PREPARATION: 30 minutes – Makes 4 servings
EQUIPMENT: French chef knife, Cutting Board, Kitchen Machine food cutter, Large Skillet, 5-quart Stockpot, 1-quart Saucepan, 1-quart stainless Mixing Bowl
- ¼ pound fresh mushrooms, sliced #4 blade (to slice, lay sideways in hopper)
- 4 cloves garlic, minced.
- 4 broccoli florets cut in half.
- ½ cup cauliflower sliced
- 1 small yellow or red pepper sliced.
- 2 carrots sliced.
- 1 zucchini diced.
- 8 ounces fresh linguini or pappardelle pasta
- ¼ cup hot purified or filtered water
- 2 tablespoons Chardonnay or another white wine
- ¼ teaspoon chicken bouillon
- ¼ cup milk or cream
- 1 tablespoon all-purpose flour
- ½ cup Parmesan cheese grated #1 blade
- Fresh parsley
In the Large Skillet sweat down mushrooms over medium heat 275ᵒf about 4-5 minutes stir occasionally. Add garlic and sauté for 2 to 3 minutes. Add broccoli, cauliflower, peppers, carrots and zucchini, cover (close vent), reduce the heat to low 175ᵒf, form the vapor seal and cook waterless 15-20 minutes.
In the 5-quart stockpot cook pasta in purified water until aldente.

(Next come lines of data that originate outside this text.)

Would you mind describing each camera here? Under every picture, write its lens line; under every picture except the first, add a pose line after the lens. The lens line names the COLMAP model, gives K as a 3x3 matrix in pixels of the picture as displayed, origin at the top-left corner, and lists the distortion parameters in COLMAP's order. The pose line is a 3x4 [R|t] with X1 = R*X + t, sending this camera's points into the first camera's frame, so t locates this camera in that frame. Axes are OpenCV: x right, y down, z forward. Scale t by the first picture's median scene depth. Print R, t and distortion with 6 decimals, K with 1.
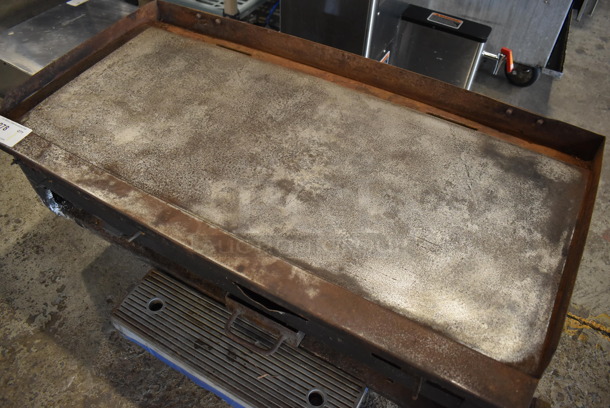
lens RADIAL K [[473.2, 0, 307.4], [0, 473.2, 203.5], [0, 0, 1]] dist [-0.096822, 0.010831]
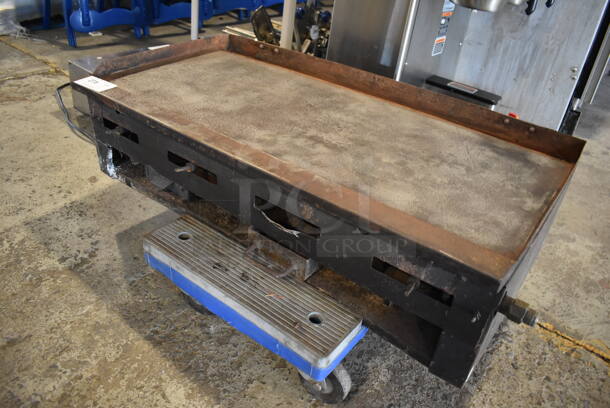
lens RADIAL K [[473.2, 0, 307.4], [0, 473.2, 203.5], [0, 0, 1]] dist [-0.096822, 0.010831]
pose [[0.988693, 0.138431, -0.057649, 0.020887], [-0.148948, 0.951059, -0.270742, 0.378611], [0.017349, 0.276267, 0.960924, -0.100557]]
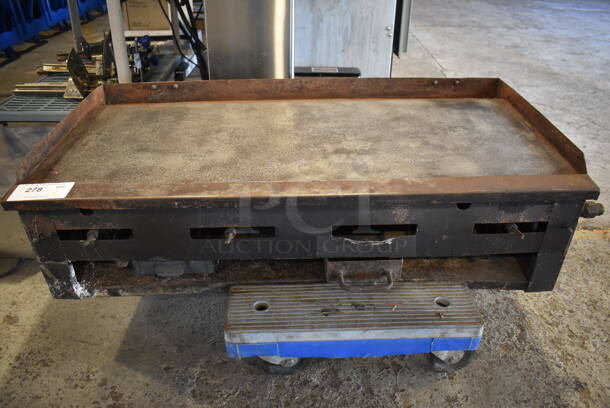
lens RADIAL K [[473.2, 0, 307.4], [0, 473.2, 203.5], [0, 0, 1]] dist [-0.096822, 0.010831]
pose [[0.853848, -0.277416, 0.440437, -0.582462], [0.393176, 0.898229, -0.196461, 0.240091], [-0.341112, 0.340917, 0.876024, 0.009791]]
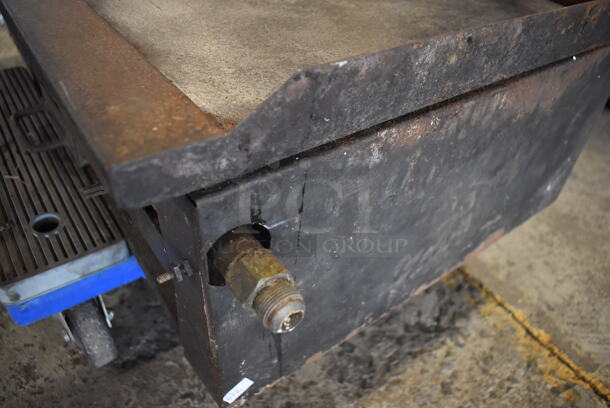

Drain and set aside.
In the 1-quart saucepan, combine water, wine, and bouillon; bring to a simmer over medium 275ᵒF.
In the 1-quart Mixing Bowl, combine milk and flour, mix well. Gradually add water, wine mixture, stirring constantly until sauce bubbles and thickens. Stir in half of the Parmesan cheese.
Place linguini in large serving bowl, pour sauce over pasta and toss gently. Add the vegetables and toss gently. Top with Parmesan cheese and parsley.